Because the Mongol invasions of the 13th century never reached this far northwest, Pskov preserves examples of pre-Mongol Russian architecture that no other region can match. The Christ's Transfiguration Cathedral of Mirozhsky Monastery, built in the 12th century, contains 12th-century frescoes that are extremely rare anywhere in Russia. The katholikon of the Ivanovsky Monastery in Pskov, built in the 1140s, is allegedly the oldest surviving building in the entire oblast. Around the city stand dozens of small white churches from the 15th to 17th centuries — the squat, picturesque local style that earned UNESCO World Heritage status for the Churches of the Pskov School of Architecture in 2019. The Pskov Kremlin still stands, walls and towers intact. Outside the city are the Izborsk fortress, the Pskov-Caves Monastery at Pechory, and Mikhaylovskoye — the Pushkin family estate where the national poet was banished for two years and wrote some of his most enduring work. He is buried at the nearby Holy Mountains Monastery. The region has barely any tourist infrastructure.
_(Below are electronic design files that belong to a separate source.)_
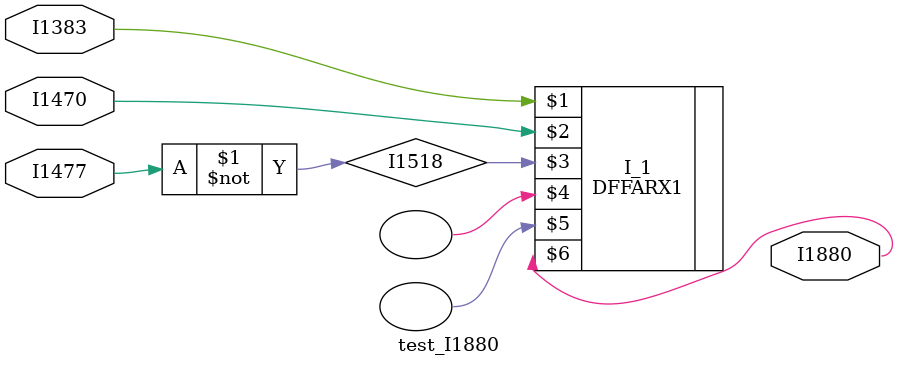
<source format=v>
module test_I1880(I1477,I1470,I1383,I1880);
input I1477,I1470,I1383;
output I1880;
wire I1518;
not I_0(I1518,I1477);
DFFARX1 I_1(I1383,I1470,I1518,,,I1880,);
endmodule



</source>
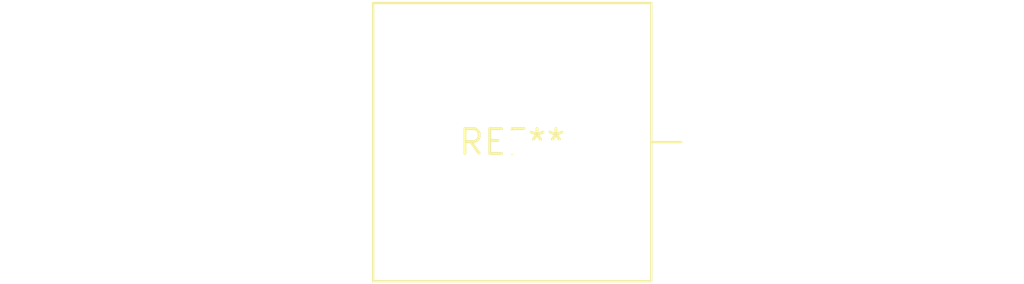
<source format=kicad_pcb>
(kicad_pcb (version 20240108) (generator pcbnew)

  (general
    (thickness 1.6)
  )

  (paper "A4")
  (layers
    (0 "F.Cu" signal)
    (31 "B.Cu" signal)
    (32 "B.Adhes" user "B.Adhesive")
    (33 "F.Adhes" user "F.Adhesive")
    (34 "B.Paste" user)
    (35 "F.Paste" user)
    (36 "B.SilkS" user "B.Silkscreen")
    (37 "F.SilkS" user "F.Silkscreen")
    (38 "B.Mask" user)
    (39 "F.Mask" user)
    (40 "Dwgs.User" user "User.Drawings")
    (41 "Cmts.User" user "User.Comments")
    (42 "Eco1.User" user "User.Eco1")
    (43 "Eco2.User" user "User.Eco2")
    (44 "Edge.Cuts" user)
    (45 "Margin" user)
    (46 "B.CrtYd" user "B.Courtyard")
    (47 "F.CrtYd" user "F.Courtyard")
    (48 "B.Fab" user)
    (49 "F.Fab" user)
    (50 "User.1" user)
    (51 "User.2" user)
    (52 "User.3" user)
    (53 "User.4" user)
    (54 "User.5" user)
    (55 "User.6" user)
    (56 "User.7" user)
    (57 "User.8" user)
    (58 "User.9" user)
  )

  (setup
    (pad_to_mask_clearance 0)
    (pcbplotparams
      (layerselection 0x00010fc_ffffffff)
      (plot_on_all_layers_selection 0x0000000_00000000)
      (disableapertmacros false)
      (usegerberextensions false)
      (usegerberattributes false)
      (usegerberadvancedattributes false)
      (creategerberjobfile false)
      (dashed_line_dash_ratio 12.000000)
      (dashed_line_gap_ratio 3.000000)
      (svgprecision 4)
      (plotframeref false)
      (viasonmask false)
      (mode 1)
      (useauxorigin false)
      (hpglpennumber 1)
      (hpglpenspeed 20)
      (hpglpendiameter 15.000000)
      (dxfpolygonmode false)
      (dxfimperialunits false)
      (dxfusepcbnewfont false)
      (psnegative false)
      (psa4output false)
      (plotreference false)
      (plotvalue false)
      (plotinvisibletext false)
      (sketchpadsonfab false)
      (subtractmaskfromsilk false)
      (outputformat 1)
      (mirror false)
      (drillshape 1)
      (scaleselection 1)
      (outputdirectory "")
    )
  )

  (net 0 "")

  (footprint "R_Axial_Power_L60.0mm_W14.0mm_P10.16mm_Vertical" (layer "F.Cu") (at 0 0))

)

</source>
The history is mostly there for those who already know to look for it.

From the Air

Pskov Oblast covers a substantial chunk of western European Russia, with its administrative center at 57.32°N, 29.25°E. The reference coordinate is roughly central, near the small town of Bezhanitsy. Lake Peipus along the Estonian border is the most prominent natural feature from altitude — a large freshwater lake that ices over each winter. ULOO (Pskov Airport, Kresty) is the only major commercial field in the oblast and serves Moscow Domodedovo and St. Petersburg Pulkovo. EETN (Tallinn) sits 250 km northwest. EVRA (Riga) lies 280 km southwest. ULLI (St. Petersburg Pulkovo) is 280 km north. The region is largely flat with extensive forests covering one-third of the territory. Restricted border zones near Estonia and Latvia require FSB permits to enter on the ground.